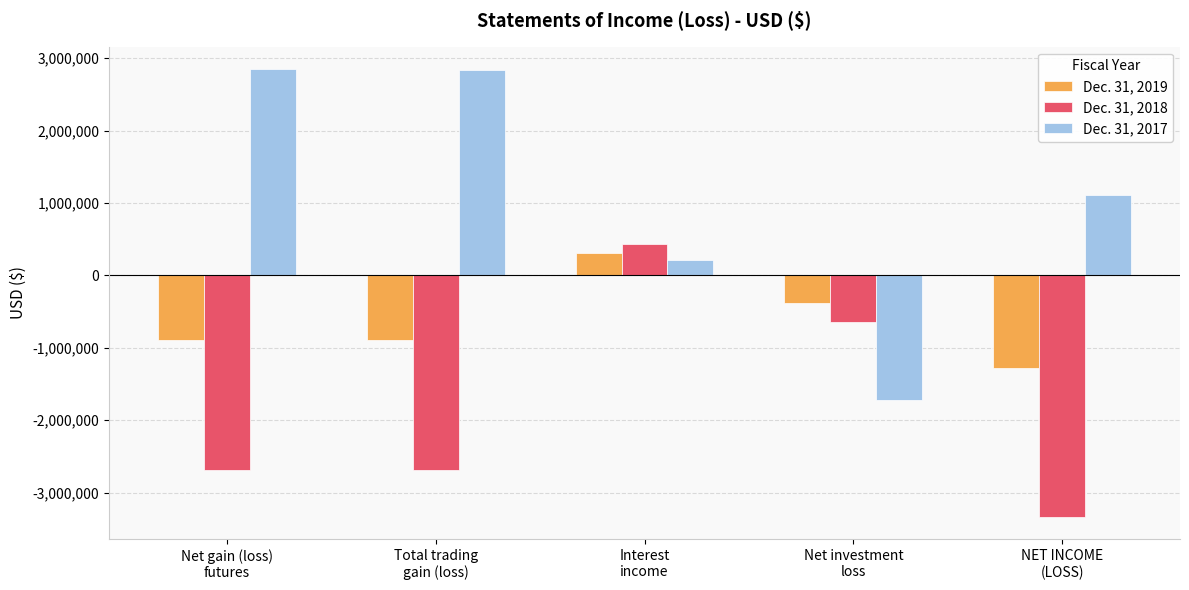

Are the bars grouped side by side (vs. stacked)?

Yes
:::
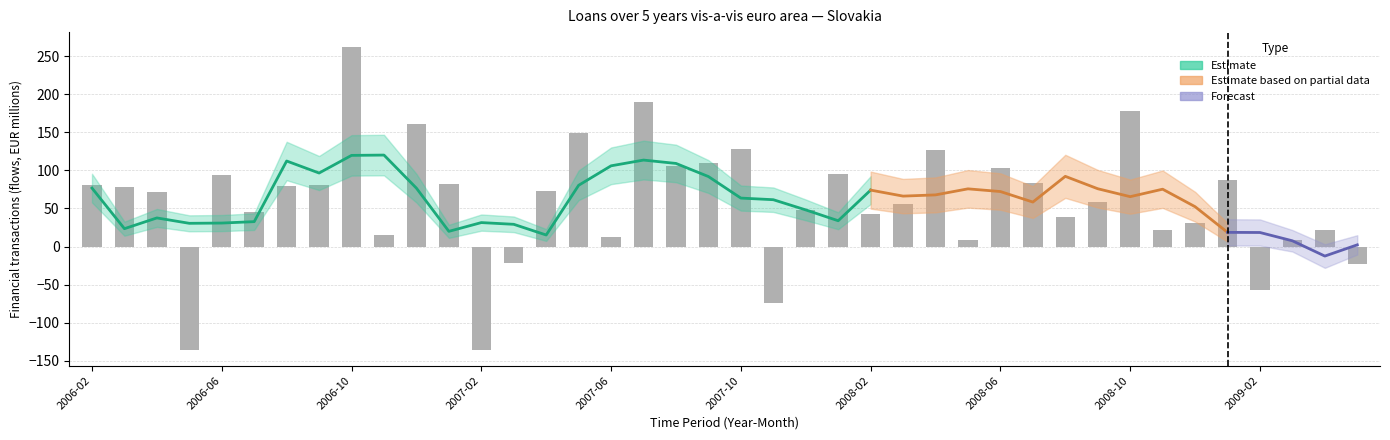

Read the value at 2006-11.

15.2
:::
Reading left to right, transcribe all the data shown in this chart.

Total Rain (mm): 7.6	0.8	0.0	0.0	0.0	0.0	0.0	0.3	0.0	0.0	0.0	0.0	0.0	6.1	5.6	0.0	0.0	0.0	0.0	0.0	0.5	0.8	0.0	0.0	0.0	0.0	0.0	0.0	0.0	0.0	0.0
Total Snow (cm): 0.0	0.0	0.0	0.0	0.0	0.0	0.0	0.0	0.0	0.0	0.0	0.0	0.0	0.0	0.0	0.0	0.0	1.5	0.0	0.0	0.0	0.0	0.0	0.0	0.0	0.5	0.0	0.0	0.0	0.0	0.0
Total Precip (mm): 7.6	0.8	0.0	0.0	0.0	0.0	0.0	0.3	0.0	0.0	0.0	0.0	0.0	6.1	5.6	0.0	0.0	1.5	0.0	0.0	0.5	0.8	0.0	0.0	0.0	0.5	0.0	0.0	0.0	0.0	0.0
:::
To do - Find each line in the material above containing the string "Total" and copy those lines out in full. Match case exactly.

Exercise response -
Total Rain (mm): 7.6	0.8	0.0	0.0	0.0	0.0	0.0	0.3	0.0	0.0	0.0	0.0	0.0	6.1	5.6	0.0	0.0	0.0	0.0	0.0	0.5	0.8	0.0	0.0	0.0	0.0	0.0	0.0	0.0	0.0	0.0
Total Snow (cm): 0.0	0.0	0.0	0.0	0.0	0.0	0.0	0.0	0.0	0.0	0.0	0.0	0.0	0.0	0.0	0.0	0.0	1.5	0.0	0.0	0.0	0.0	0.0	0.0	0.0	0.5	0.0	0.0	0.0	0.0	0.0
Total Precip (mm): 7.6	0.8	0.0	0.0	0.0	0.0	0.0	0.3	0.0	0.0	0.0	0.0	0.0	6.1	5.6	0.0	0.0	1.5	0.0	0.0	0.5	0.8	0.0	0.0	0.0	0.5	0.0	0.0	0.0	0.0	0.0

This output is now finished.